**Task to complete:** Output range, inclusive: from the line containing "left shoulder: (307, 271)" to the line containing "left wrist: (555, 435)". Restate those lines from the data below word for word and only those.

START Source material

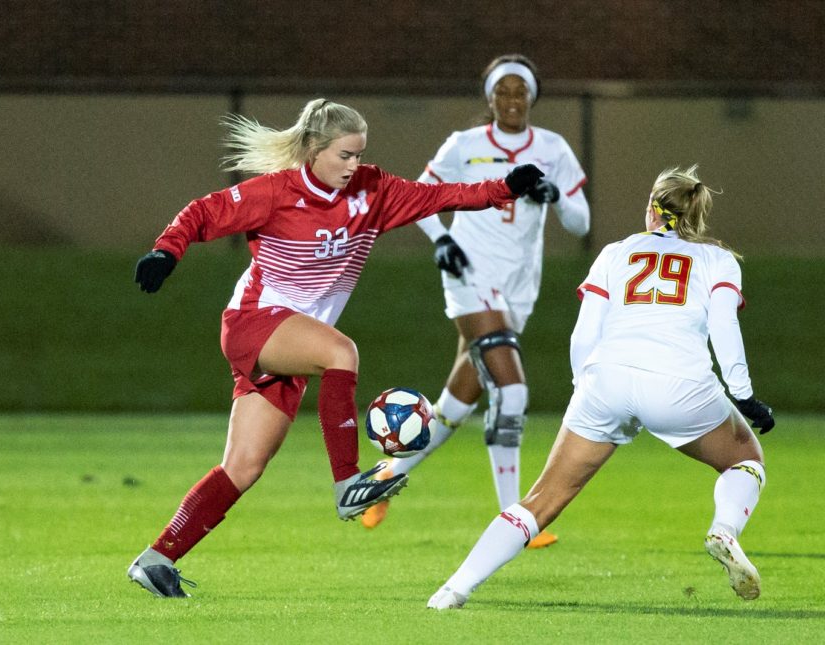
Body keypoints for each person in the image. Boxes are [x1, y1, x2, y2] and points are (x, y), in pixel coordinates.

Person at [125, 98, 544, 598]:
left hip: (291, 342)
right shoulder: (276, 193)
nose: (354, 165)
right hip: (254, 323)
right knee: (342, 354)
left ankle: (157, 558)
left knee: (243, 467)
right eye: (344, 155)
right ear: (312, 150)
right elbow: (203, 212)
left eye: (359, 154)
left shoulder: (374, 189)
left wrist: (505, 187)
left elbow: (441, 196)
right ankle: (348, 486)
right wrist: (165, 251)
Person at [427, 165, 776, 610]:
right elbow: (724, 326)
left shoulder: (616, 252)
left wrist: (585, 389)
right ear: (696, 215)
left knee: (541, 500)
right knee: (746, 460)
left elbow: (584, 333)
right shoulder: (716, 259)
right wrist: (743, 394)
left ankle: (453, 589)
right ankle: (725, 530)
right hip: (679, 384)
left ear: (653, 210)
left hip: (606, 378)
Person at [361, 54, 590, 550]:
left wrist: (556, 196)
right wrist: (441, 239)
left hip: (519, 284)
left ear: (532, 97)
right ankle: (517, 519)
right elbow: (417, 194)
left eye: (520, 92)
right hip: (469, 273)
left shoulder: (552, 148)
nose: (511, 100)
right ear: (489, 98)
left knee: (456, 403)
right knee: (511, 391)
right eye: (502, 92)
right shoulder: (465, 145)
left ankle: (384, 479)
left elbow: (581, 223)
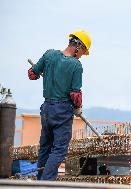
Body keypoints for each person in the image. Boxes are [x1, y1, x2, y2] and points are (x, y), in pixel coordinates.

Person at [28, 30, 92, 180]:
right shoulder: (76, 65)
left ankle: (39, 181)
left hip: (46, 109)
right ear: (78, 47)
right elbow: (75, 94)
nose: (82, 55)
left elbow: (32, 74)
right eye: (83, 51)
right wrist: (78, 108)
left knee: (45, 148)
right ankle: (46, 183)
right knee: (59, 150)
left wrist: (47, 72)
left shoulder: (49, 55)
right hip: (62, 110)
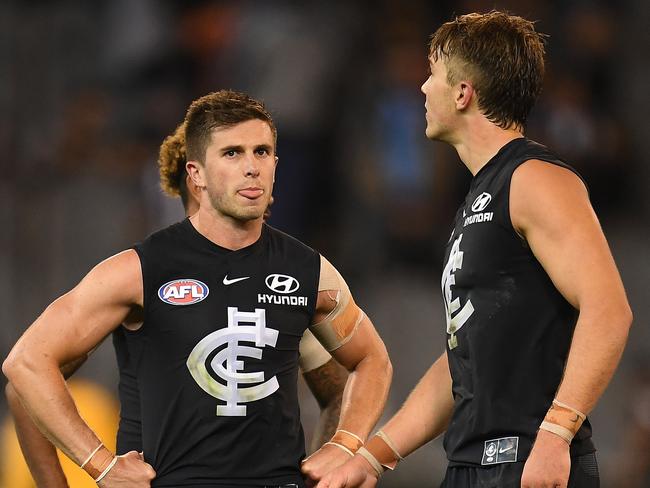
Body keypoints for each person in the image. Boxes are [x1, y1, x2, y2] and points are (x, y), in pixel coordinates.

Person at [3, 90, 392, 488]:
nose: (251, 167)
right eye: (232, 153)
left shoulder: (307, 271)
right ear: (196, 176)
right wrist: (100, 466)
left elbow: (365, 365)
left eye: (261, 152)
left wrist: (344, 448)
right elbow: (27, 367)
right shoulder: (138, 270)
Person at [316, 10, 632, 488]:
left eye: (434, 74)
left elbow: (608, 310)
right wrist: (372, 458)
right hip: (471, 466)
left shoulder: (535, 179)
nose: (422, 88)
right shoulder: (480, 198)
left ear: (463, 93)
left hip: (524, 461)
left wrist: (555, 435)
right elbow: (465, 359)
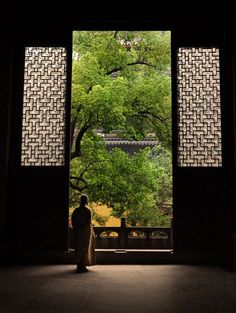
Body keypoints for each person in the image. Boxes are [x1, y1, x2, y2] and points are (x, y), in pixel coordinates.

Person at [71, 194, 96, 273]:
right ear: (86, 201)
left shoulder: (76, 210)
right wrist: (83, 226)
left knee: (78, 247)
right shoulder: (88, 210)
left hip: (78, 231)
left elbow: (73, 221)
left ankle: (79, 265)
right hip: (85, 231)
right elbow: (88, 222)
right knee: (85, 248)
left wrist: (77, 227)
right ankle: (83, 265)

END Source material

**Reply to the exercise:**
left shoulder: (307, 271)
right ear: (196, 176)
right wrist: (100, 466)
left elbow: (365, 365)
left eye: (261, 152)
left wrist: (344, 448)
right elbow: (27, 367)
right shoulder: (138, 270)
Person at [316, 10, 632, 488]:
left eye: (434, 74)
left elbow: (608, 310)
right wrist: (372, 458)
right hip: (471, 466)
left shoulder: (535, 179)
nose: (422, 88)
right shoulder: (480, 198)
left ear: (463, 93)
left hip: (524, 461)
left wrist: (555, 435)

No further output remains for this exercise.